[1995/5]
Beste lezers,
‘Ik doe het voor het enige dat groter is dan ik en groter dan wij allemaal,’ zei ze. ‘Ik doe het voor de dans.’ Dit citaat uit Peter Høegs Nachtvertellingen zet meteen de toon van een DWB-aflevering die aan de dans wordt gewijd. Meg Stuart staat daarbij centraal. Haar nog beperkte reeks eigenzinnige choreografieën wordt door Rudi Laermans - samen met Johan Reyniers gastredacteur van dit nummer - beschouwd als een binnenstebuiten keren van de schone schijn van de gangbare danskunst. Meg Stuart ontmantelt de harmonieuze, vloeibare beweging, analyseert de tics van het menselijk lichaam, laat geïsoleerde ledematen zinloze gebaren maken, confronteert de kijker met zijn kijkhouding. Haar voorstellingen zijn gênant; ze laat ontregelde lichamen rare dingen doen. Patrick de Spiegelaere maakte er foto's van en Pieter T'Jonck schrijft combattief dat Meg Stuart een gelukkige uitzondering is in de dans na Steve Paxton, omdat ze van gefragmenteerde lichamen opnieuw krachtige assemblages maakt.

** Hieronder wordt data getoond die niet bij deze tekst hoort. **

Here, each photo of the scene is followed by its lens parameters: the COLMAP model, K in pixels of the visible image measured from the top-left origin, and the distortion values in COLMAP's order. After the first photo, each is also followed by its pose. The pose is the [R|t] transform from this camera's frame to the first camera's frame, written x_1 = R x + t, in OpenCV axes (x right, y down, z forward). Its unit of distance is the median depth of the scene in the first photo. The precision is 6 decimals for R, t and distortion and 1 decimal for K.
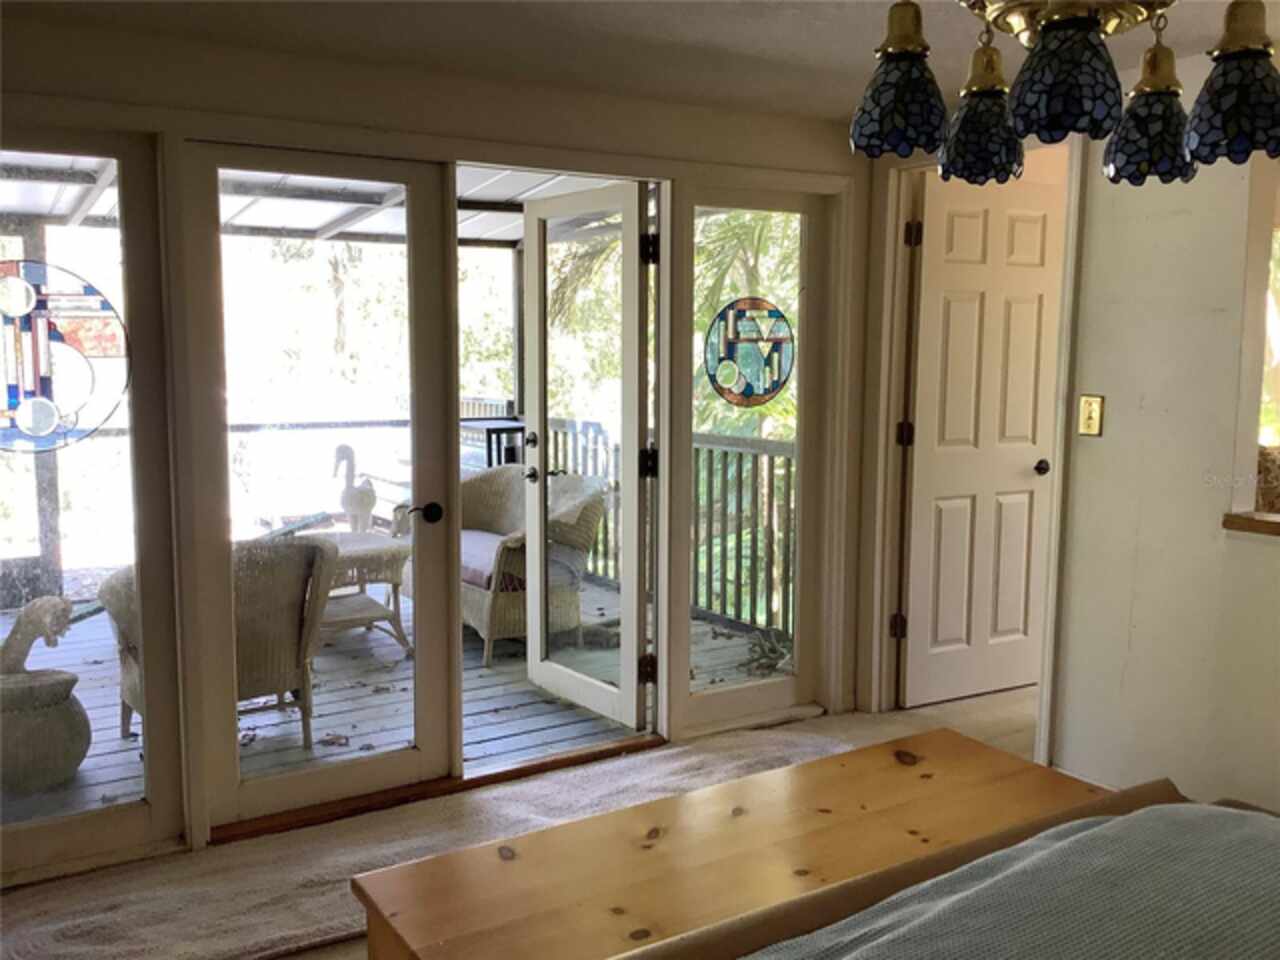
lens RADIAL K [[1223.8, 0, 642.3], [0, 1223.8, 468.6], [0, 0, 1]] dist [0.110569, -0.003837]
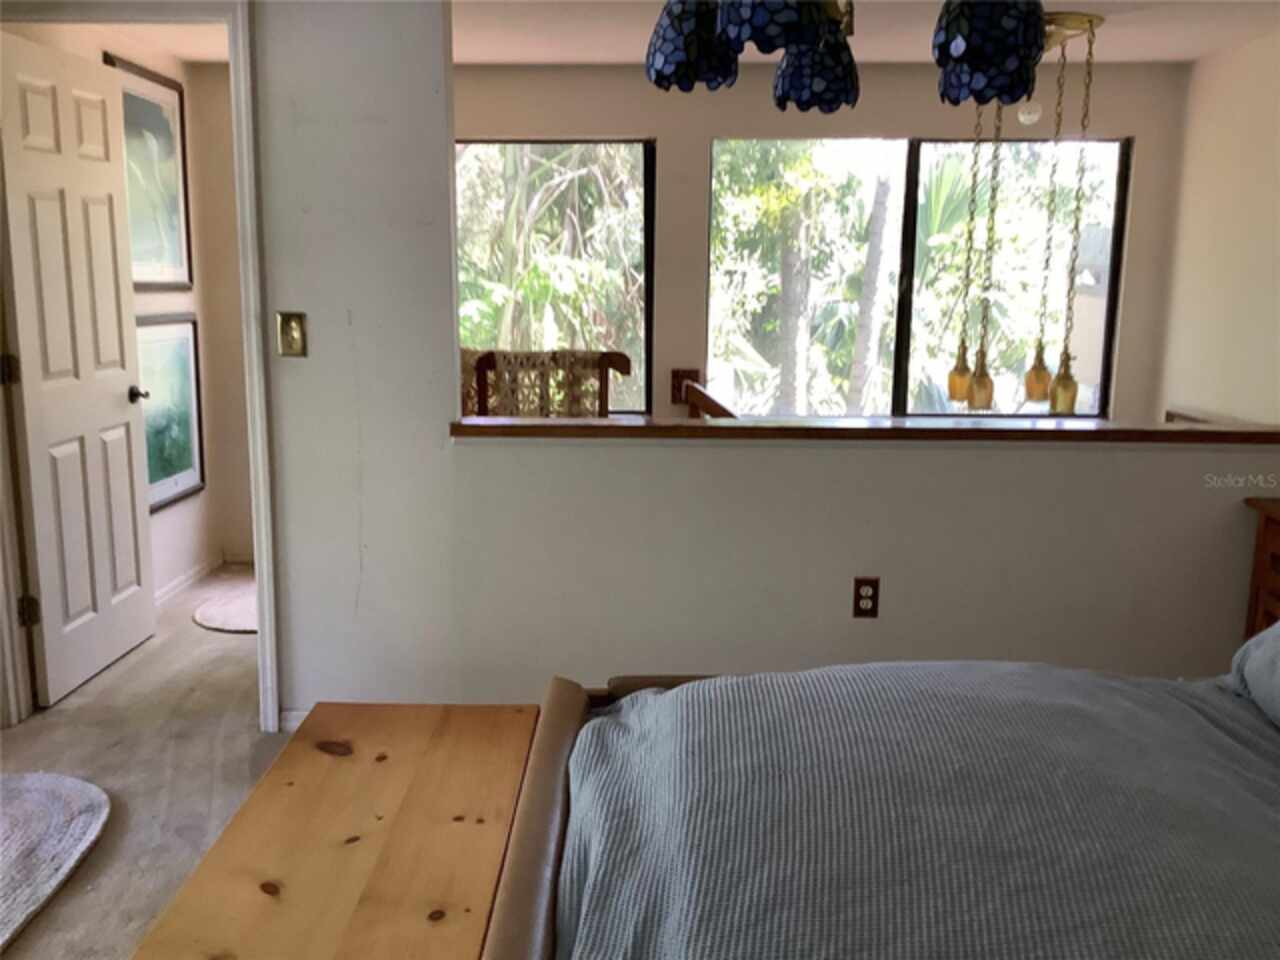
lens RADIAL K [[1223.8, 0, 642.3], [0, 1223.8, 468.6], [0, 0, 1]] dist [0.110569, -0.003837]
pose [[0.578261, -0.149094, 0.802113, -0.222505], [0.086692, 0.988823, 0.121300, -0.030241], [-0.811233, -0.000606, 0.584723, 0.221423]]
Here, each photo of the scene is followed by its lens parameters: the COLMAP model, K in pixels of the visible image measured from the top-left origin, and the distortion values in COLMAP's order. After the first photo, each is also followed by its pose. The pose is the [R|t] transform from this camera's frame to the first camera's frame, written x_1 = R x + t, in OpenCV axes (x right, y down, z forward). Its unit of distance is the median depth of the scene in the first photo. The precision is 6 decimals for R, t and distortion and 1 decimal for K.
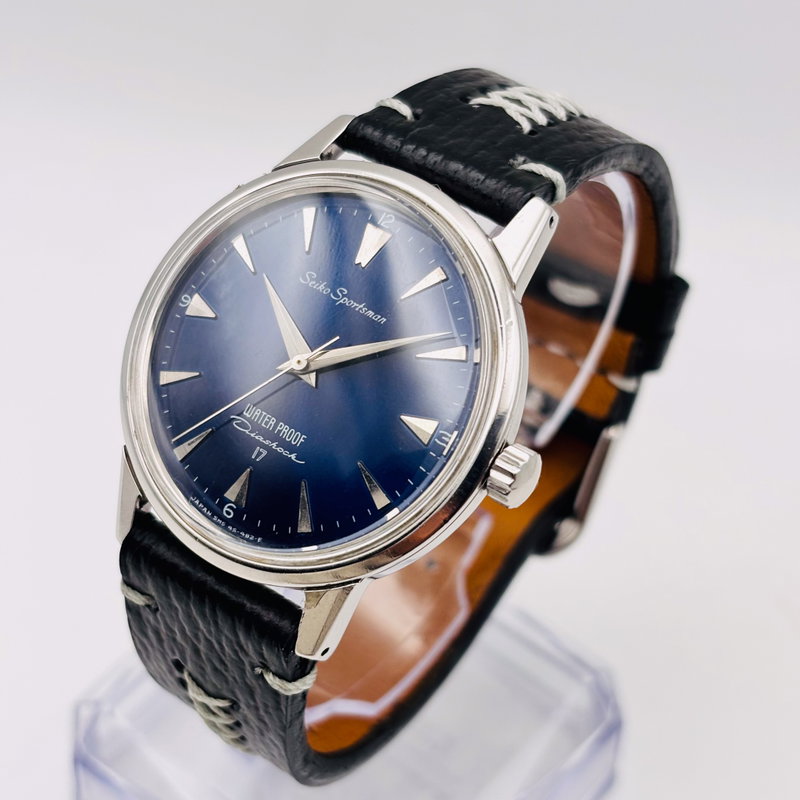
lens RADIAL K [[1645.6, 0, 401.1], [0, 1645.6, 401.1], [0, 0, 1]] dist [0.354848, 0.000000]
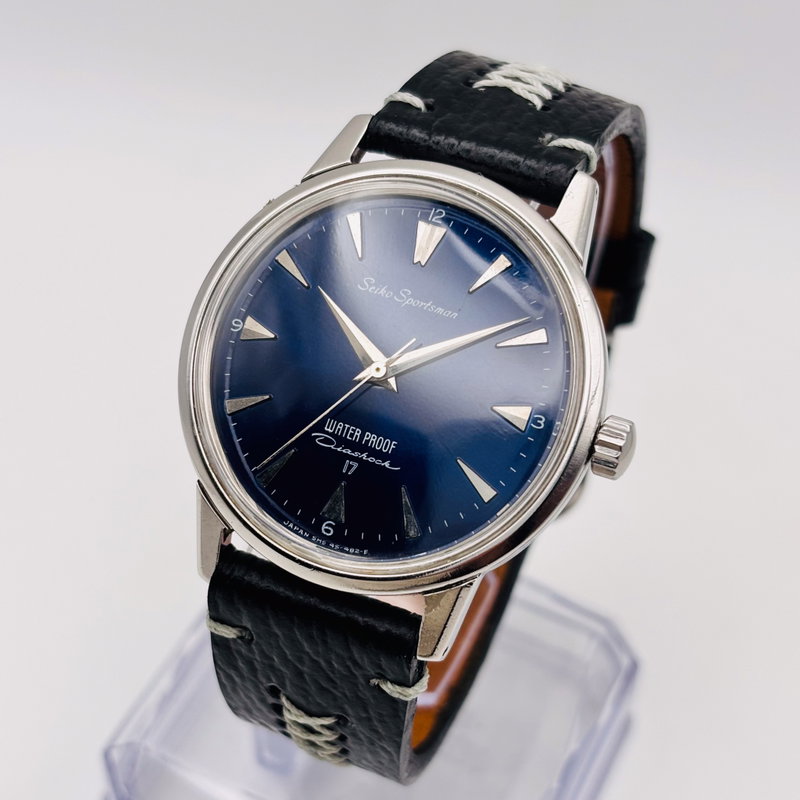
lens RADIAL K [[1645.6, 0, 407.8], [0, 1645.6, 398.7], [0, 0, 1]] dist [0.354848, 0.000000]
pose [[0.972344, -0.156595, 0.173278, -0.208901], [0.152678, 0.987628, 0.035792, -0.037205], [-0.176739, -0.008346, 0.984222, 0.019775]]
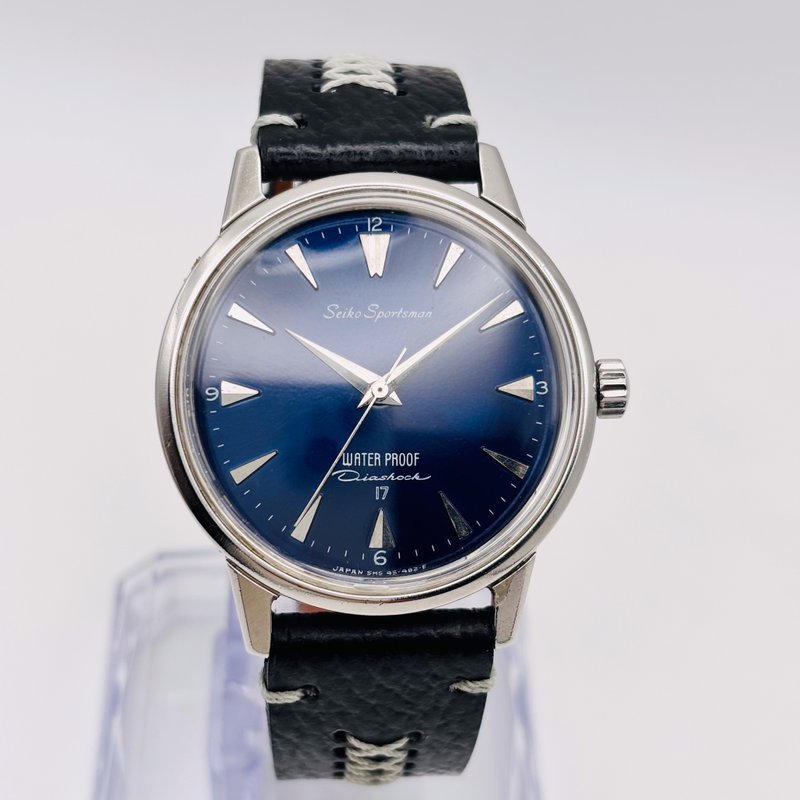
lens RADIAL K [[1645.6, 0, 398.6], [0, 1645.6, 404.7], [0, 0, 1]] dist [0.354848, 0.000000]
pose [[0.759119, -0.456296, 0.464255, -0.489662], [0.428811, 0.887113, 0.170741, -0.170329], [-0.489755, 0.069465, 0.869089, 0.135415]]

Het is uiteraard niet toevallig dat deze DWB-aflevering wordt voorgesteld in de marge van het Klapstuk-dansfestival te Leuven, waar de nieuwe choreografie van Meg Stuart, No One is Watching, zijn Belgische première beleeft. In maart 1994 besliste ze overigens om van Brussel haar thuisbasis te maken, om meer nog dan vroeger contact te hebben met beroemde Vlaamse choreografen als Anne Teresa de Keersmaeker en Wim Vandekeybus, en met de mensen van Klapstuk, die haar al in 1991 van New York naar Leuven brachten.